Feh’s thoughts on the matter of what makes something different came down to the individual. “What you have to channel is what you are. The experiences that you have had will make you see things a certain way. This is what makes you different.” He noted the effect that living in different cities has had on his creative thinking and being able to develop a voice. He noted the constant struggle of craft vs voice and that being different is how you merge the two together. If you focus purely on the craft the outcome will be derivative – not unique and this is the challenge to overcome when it comes to being different.
Dave also noted voice as a means of setting yourself apart. He agreed that “creativity is viewed differently outside of the advertising world” which became apparent to him after a break from the industry.
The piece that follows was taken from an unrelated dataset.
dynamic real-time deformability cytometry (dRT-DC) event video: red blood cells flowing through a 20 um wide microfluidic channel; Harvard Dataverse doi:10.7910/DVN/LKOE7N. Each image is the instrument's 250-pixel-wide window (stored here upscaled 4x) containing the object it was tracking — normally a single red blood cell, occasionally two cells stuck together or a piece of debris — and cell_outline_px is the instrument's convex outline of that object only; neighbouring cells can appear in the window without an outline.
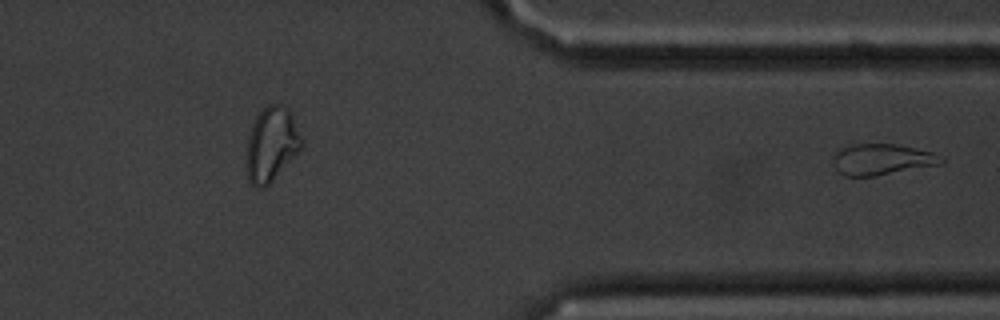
{"species": "common noctule bat (a hibernating species)", "species_latin": "Nyctalus noctula", "temperature_condition": "cold", "stored_images_in_passage": 44, "segment_of_instrument_passage": [2, 2], "camera_frame_rate_fps": 3000, "um_per_image_px": 0.085, "animal": {"sex": "male", "body_mass_g": 20.1, "forearm_length_mm": 53.5}, "frame": {"image": 1, "passage_image": 44, "time_ms": 14.333, "image_size_px": [1000, 320], "cell_outline_px": [[944, 164], [876, 176], [844, 176], [836, 168], [832, 156], [836, 152], [844, 148], [856, 144], [896, 144], [932, 152], [944, 160]], "centroid_in_image_um": [74.99, 13.57], "position_along_channel_um": 336.4, "area_um2": 19.42}}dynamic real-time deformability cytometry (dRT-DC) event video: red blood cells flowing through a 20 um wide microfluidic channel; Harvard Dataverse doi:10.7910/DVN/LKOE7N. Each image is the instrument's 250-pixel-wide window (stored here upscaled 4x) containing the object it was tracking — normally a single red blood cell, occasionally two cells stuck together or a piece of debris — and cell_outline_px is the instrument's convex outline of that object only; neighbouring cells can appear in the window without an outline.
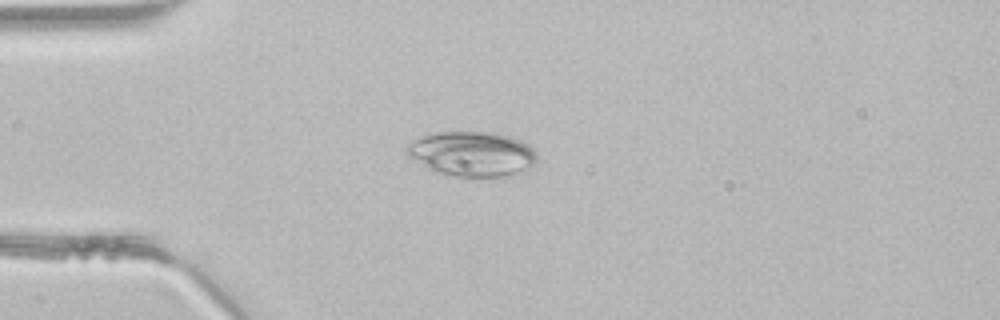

In a world where nothing is really new or different he discussed his thoughts on how agencies can be different. A couple of his points referenced below:
1. Kill power point (because it’s a “deceitful piece of kit”). The creative process should be messy.
2. Embrace total creativity. Ditch job titles. Get everyone to weigh in and create ideas
3. Allow people to work to their own schedule … think of ways to allow people to work to their own flow
4. Use your own voice
Danny finished up the evening with live performance. To music he stripped down to absolutely nothing, and in front of the group covered himself in blue paint. He then had volunteers from the audience take prints from his body by placing pieces of the paper onto the paint. The result was prints from his body taken from any part of his body chosen by the volunteers. This was a true reflection of art and creativity being produced by individual difference. The prints bespoke and created physically from Danny’s body were his idea but influenced by the choices made by the volunteers. It was a tangible example of people working together to produce a creative outcome – it was different to anything I have ever seen before and certainly something I am not likely to forget. It was a powerful brave performance and poignant in pulling together the various thoughts and ideas from the evening.
So in summary, difference comes down to the individual. What we deem as different will vary from person to person and how that difference resonates will also come down to individual opinion and life experience. We need to embrace authentic difference through diversity – which is still an issue in the industry that needs to be addressed. We need to focus on increasing diversity in general, appointing women into senior roles and working to even out numbers by employing people from a mix of minority groups, cultures, ethnicities and backgrounds. Difference is crucial in creating new ideas, being innovative and creative. The way to achieve positive difference is by addressing diversity, encouraging new ideas and empowering everyone to have a voice and an accessible platform for which it can be expressed.